YES WE ALL LIKE THE NAME,SO YOU CAN GO AHEAD NOW :hello1: yOU HAVE OUR BLESSINGS


----------



## lynx8456 (Feb 26, 2009)

Therese I am so happy for you ,Jerry and Tabitha....can't wait for more pics too.
Madeline is lovely


----------



## Maleighchi (Jan 6, 2008)

Oh wow!! Congrats!!! I'm so happy for you!! Hope you will be posting LOTS AND LOTS of photos!


----------



## Waiushaoting (Jun 6, 2009)

How super adorable! I am very excited for you guys! I can't wait to see more pictures.


----------



## TwilightGirlKay (Nov 23, 2009)

Aw so cute!! I still haven't got one *sad face*


----------



## Chiboymom (Jul 8, 2009)

Wow...I have been absent for a while and didn't know you were getting a new girl. She is beautiful. I can't wait to see more pics when she comes home.


----------



## huskyluv (Oct 24, 2008)

Do you have a pick up date yet? Ooo the suspense!


----------



## Guess (Sep 23, 2009)

Congrats!!! Super cute little lady! A very nice name you've chosen as well!!

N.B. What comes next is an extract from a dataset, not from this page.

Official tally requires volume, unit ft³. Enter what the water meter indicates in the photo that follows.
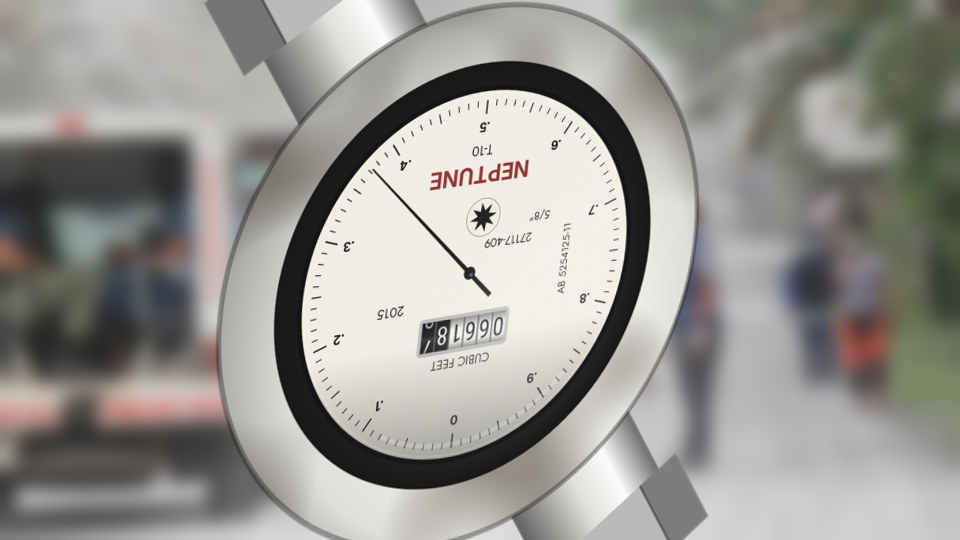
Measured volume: 66187.37 ft³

Looking forward to tons of new photos of her with Tabs n Jerry!!! xx


----------



## Jerry'sMom (May 5, 2009)

huskyluv said:


> Do you have a pick up date yet? Ooo the suspense!


:hello1: Sunday afternoon! :hello1:


----------



## Tracilea (Jul 27, 2009)

ohhhhhhh i can't wait to see pics!!! xx


----------



## MChis (Oct 13, 2009)

Me too - SO excited for you! LOVE the new siggy btw.


----------



## Jerry'sMom (May 5, 2009)

MChis said:


> Me too - SO excited for you! LOVE the new siggy btw.


thank you! I have all of this nervous energy that I need to do something with!


----------